A teenage Mexican resident changed history when she arrived at a Southern California emergency room in active labor, hoping to deliver an "American" baby. The ER refused treatment due to inability to pay, and the young lady eventually died in the parking lot outside the hospital - a tragic death.

Congress responded with EMTALA, which now requires emergency rooms to see all patients for any symptom from cough to headache to psychiatric distress, and of course, active labor, regardless of citizenship or ability to pay.

EMTALA became the safety net for all uninsured Americans and all illegal immigrants. The cost of unpaid services at the emergency room and, if required, hospitalization soon began driving up the price of these services.

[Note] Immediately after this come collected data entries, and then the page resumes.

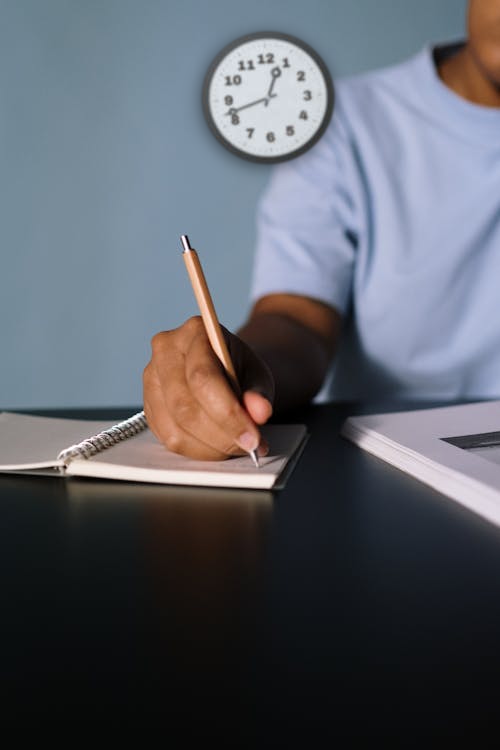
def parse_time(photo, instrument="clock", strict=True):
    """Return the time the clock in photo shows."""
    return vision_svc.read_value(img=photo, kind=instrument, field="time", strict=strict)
12:42
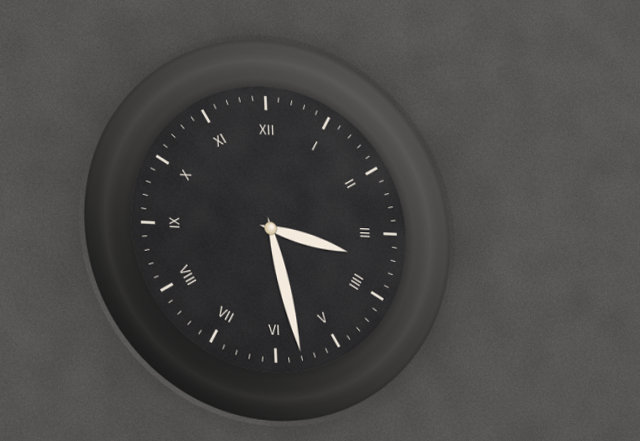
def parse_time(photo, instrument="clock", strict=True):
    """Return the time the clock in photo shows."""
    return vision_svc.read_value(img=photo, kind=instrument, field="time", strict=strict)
3:28
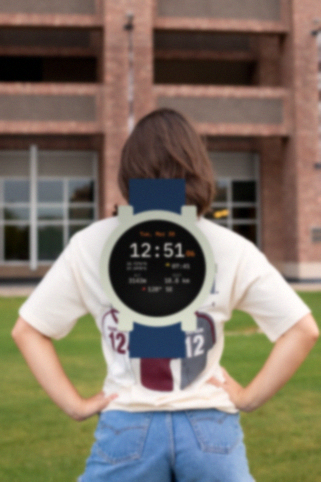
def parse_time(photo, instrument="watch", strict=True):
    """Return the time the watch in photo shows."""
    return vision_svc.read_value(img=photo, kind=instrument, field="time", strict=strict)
12:51
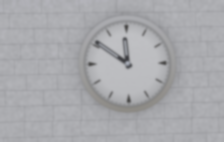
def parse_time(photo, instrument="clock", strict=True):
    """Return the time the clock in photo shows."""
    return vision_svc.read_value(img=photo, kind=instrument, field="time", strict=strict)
11:51
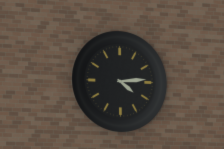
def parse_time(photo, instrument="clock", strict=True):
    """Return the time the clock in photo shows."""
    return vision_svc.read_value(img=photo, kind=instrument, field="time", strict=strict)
4:14
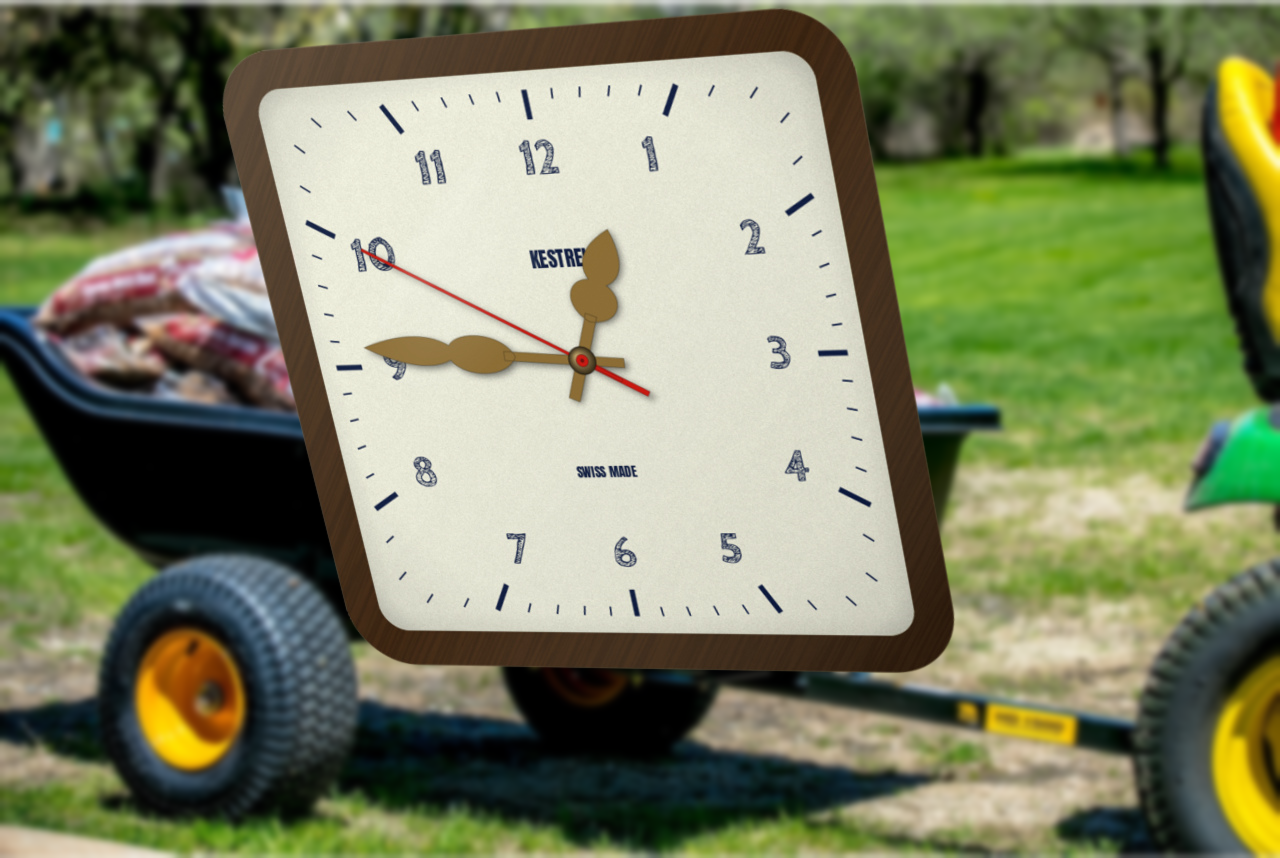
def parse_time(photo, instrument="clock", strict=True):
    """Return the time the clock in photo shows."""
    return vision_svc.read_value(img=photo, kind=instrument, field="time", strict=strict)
12:45:50
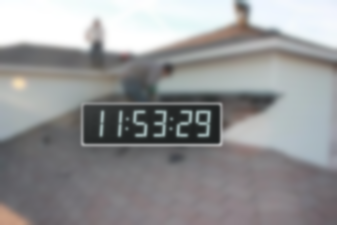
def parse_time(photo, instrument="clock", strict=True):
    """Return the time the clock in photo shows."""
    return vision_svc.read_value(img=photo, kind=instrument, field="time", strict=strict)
11:53:29
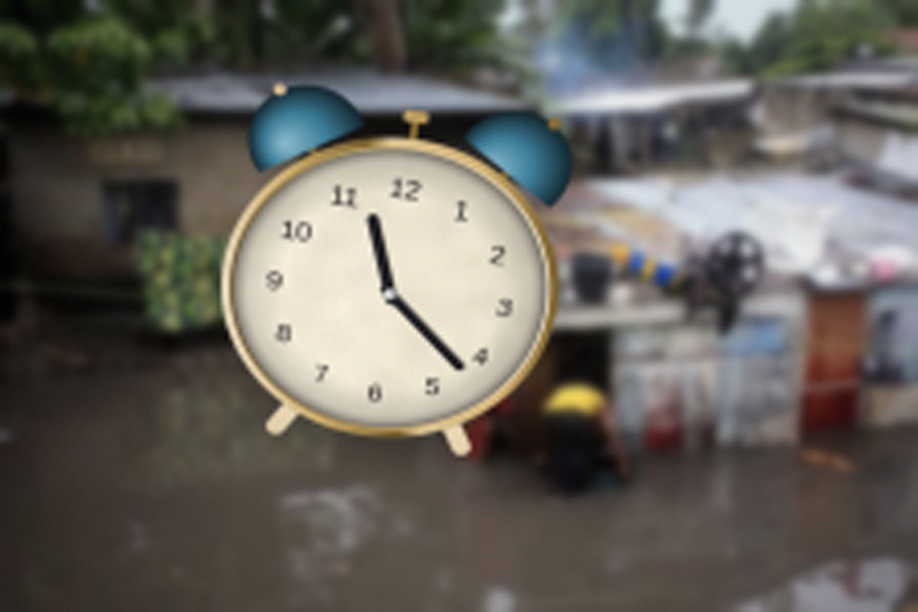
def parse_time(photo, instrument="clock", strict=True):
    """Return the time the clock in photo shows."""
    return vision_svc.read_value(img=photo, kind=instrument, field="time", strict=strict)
11:22
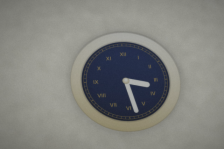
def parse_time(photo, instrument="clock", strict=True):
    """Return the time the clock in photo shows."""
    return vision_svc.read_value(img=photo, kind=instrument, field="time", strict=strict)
3:28
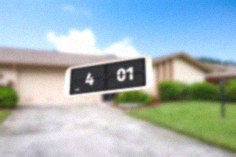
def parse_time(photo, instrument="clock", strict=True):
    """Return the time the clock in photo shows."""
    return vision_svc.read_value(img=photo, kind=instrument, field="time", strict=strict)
4:01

American private insurance companies responded by raising their rates, thus putting the burden of paying for the unpaid services on American citizens who have health insurance. By providing health coverage to non-citizens, EMTALA completed the needs of uninsured immigrants and helped increase the rate of illegal border crossings to an estimated 3,500 per day.

Any solution to rising costs in health care will have to reverse the harmful effects of providing free health care in the most expensive way possible - the high tech emergency room.

Because of EMTALA, emergency room physicians provide much of the free health care given to the uninsured in America. By 2005, 84 Southern California hospitals closed their doors when unpaid services reached more than 50 percent of the service provided. A Florida hospital recently made news when, after providing three years of free rehabilitative care to an El Salvadorian national with a traumatic head injury, the hospital paid the plane ticket to send the non-resident back to El Salvador.

Even here in Carson City there are unconfirmed reports that our local hospital's budget of $25 million to cover EMTALA free service in 2009 already was depleted by July.

If Congress were not in such a hurry to pass legislation, they might have taken the time to consider the long-term effects of EMTALA. Now in 2009, Congress is once again in a hurry to solve a crisis of its own making, the high cost of health care.

One of their proposals was to take over the entire industry by becoming the single insurance payer. There are many other options available to reverse the damage of EMTALA and provide a safety net to the uninsured without forcing care to our most expensive treatment center - the high tech ER.

• Dan E. Rowe, M.D., is a founding partner of Skin Cancer and Dermatology Institute, with offices in Carson City, Reno and Fallon.